▶ EXERCISE OBJECTIVE
In the entries below, reproduce word for word every line from the one containing "Varys y Baelish en Juego de" through the one containing "exactamente un millar", both included.

▶ PROVIDED INFORMATION
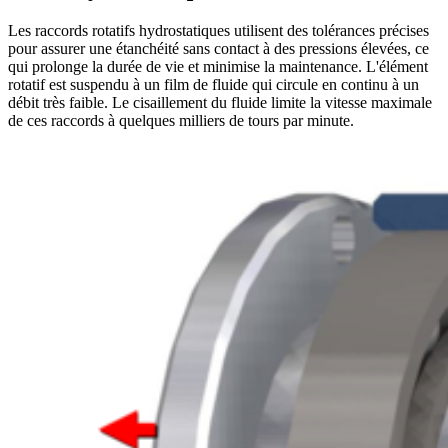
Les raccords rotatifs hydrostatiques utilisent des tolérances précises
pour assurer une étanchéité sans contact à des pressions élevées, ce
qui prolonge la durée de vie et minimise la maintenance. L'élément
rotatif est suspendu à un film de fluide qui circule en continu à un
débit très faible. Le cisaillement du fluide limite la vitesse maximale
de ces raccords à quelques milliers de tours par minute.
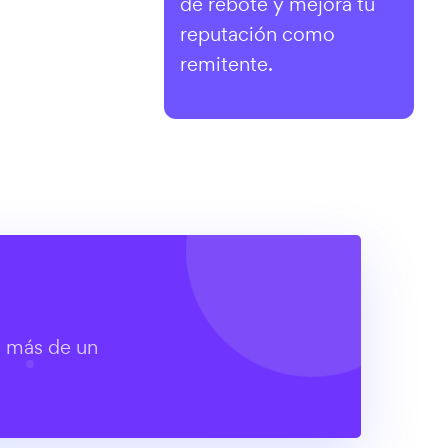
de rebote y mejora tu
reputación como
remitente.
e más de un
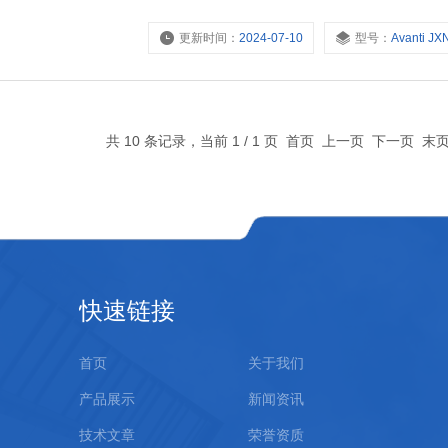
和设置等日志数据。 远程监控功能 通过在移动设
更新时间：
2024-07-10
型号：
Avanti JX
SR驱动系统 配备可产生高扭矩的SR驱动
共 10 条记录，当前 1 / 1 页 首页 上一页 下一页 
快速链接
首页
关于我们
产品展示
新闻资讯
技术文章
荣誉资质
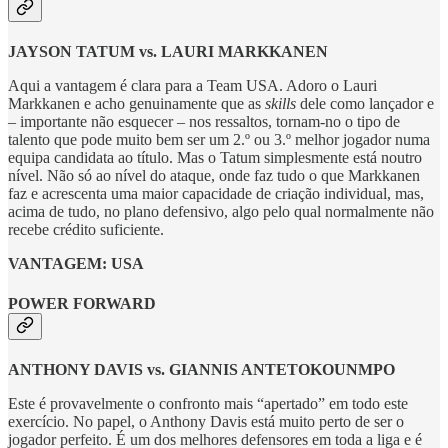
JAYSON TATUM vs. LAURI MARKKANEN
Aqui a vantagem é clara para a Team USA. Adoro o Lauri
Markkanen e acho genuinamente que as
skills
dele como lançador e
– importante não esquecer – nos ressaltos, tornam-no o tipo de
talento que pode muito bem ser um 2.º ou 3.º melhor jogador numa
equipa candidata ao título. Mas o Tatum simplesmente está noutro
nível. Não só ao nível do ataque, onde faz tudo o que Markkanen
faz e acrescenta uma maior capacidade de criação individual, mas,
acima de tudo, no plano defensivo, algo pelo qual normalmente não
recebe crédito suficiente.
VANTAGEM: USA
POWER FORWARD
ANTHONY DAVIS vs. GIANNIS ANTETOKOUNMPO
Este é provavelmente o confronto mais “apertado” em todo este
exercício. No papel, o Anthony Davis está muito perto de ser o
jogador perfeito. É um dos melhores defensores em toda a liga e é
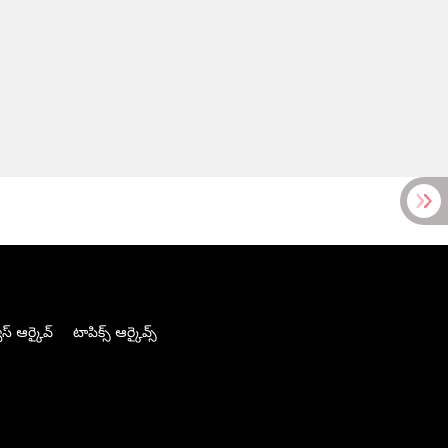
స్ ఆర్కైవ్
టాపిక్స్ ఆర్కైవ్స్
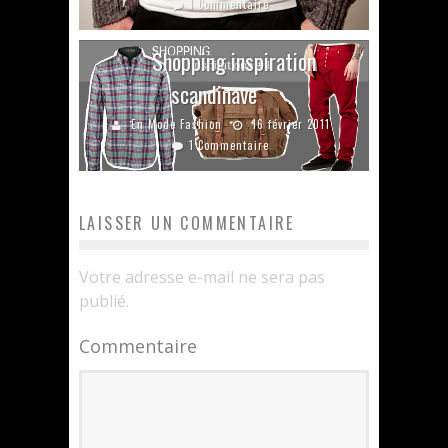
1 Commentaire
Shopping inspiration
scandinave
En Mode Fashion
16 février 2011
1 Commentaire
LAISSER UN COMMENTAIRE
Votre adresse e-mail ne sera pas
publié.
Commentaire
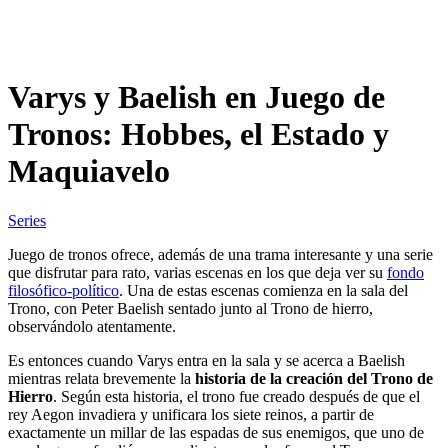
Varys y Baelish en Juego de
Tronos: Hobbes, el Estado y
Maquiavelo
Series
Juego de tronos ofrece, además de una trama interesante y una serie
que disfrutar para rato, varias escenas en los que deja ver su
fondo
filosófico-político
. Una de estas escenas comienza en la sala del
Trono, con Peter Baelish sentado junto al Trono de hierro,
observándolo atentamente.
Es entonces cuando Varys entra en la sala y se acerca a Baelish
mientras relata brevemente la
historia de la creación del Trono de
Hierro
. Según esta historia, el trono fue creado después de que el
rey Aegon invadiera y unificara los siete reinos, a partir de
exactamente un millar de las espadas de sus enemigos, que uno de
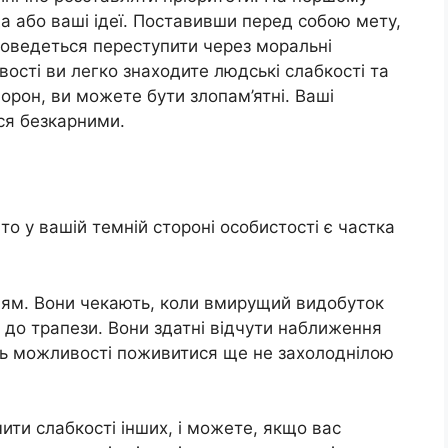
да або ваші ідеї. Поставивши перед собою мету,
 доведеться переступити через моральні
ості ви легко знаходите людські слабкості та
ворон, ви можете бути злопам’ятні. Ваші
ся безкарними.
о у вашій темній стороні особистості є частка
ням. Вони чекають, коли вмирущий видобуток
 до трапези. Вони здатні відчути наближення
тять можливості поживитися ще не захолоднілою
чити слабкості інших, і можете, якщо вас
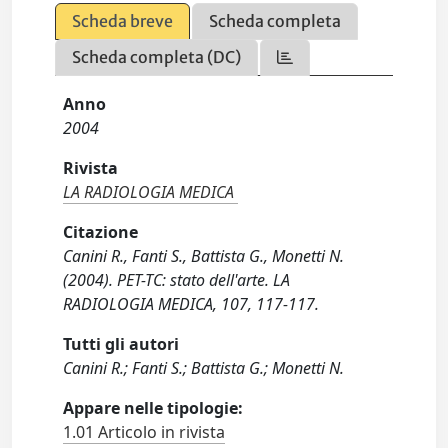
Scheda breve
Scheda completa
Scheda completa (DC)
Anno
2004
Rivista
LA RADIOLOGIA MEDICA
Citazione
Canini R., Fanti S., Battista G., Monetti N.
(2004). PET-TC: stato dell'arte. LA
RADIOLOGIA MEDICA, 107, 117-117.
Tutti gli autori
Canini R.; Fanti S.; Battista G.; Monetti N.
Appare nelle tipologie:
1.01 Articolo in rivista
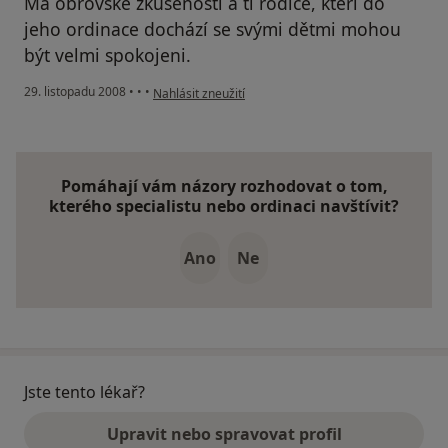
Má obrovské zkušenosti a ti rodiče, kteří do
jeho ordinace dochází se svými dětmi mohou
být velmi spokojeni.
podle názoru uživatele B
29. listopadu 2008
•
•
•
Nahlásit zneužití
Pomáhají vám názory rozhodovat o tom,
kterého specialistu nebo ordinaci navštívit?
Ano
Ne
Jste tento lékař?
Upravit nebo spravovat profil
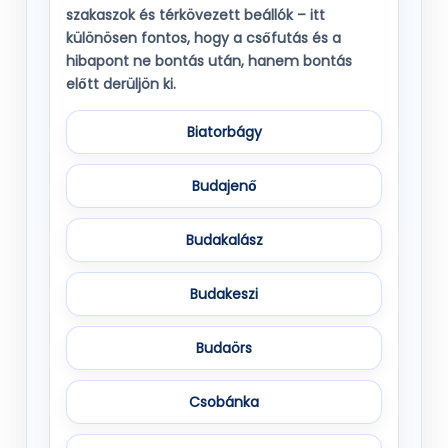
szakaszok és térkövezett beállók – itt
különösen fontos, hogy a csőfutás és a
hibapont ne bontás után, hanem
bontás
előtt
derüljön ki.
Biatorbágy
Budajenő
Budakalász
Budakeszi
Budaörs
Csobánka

▶ ANSWER SECTION
Varys y Baelish en Juego de
Tronos: Hobbes, el Estado y
Maquiavelo
Series
Juego de tronos ofrece, además de una trama interesante y una serie
que disfrutar para rato, varias escenas en los que deja ver su
fondo
filosófico-político
. Una de estas escenas comienza en la sala del
Trono, con Peter Baelish sentado junto al Trono de hierro,
observándolo atentamente.
Es entonces cuando Varys entra en la sala y se acerca a Baelish
mientras relata brevemente la
historia de la creación del Trono de
Hierro
. Según esta historia, el trono fue creado después de que el
rey Aegon invadiera y unificara los siete reinos, a partir de
exactamente un millar de las espadas de sus enemigos, que uno de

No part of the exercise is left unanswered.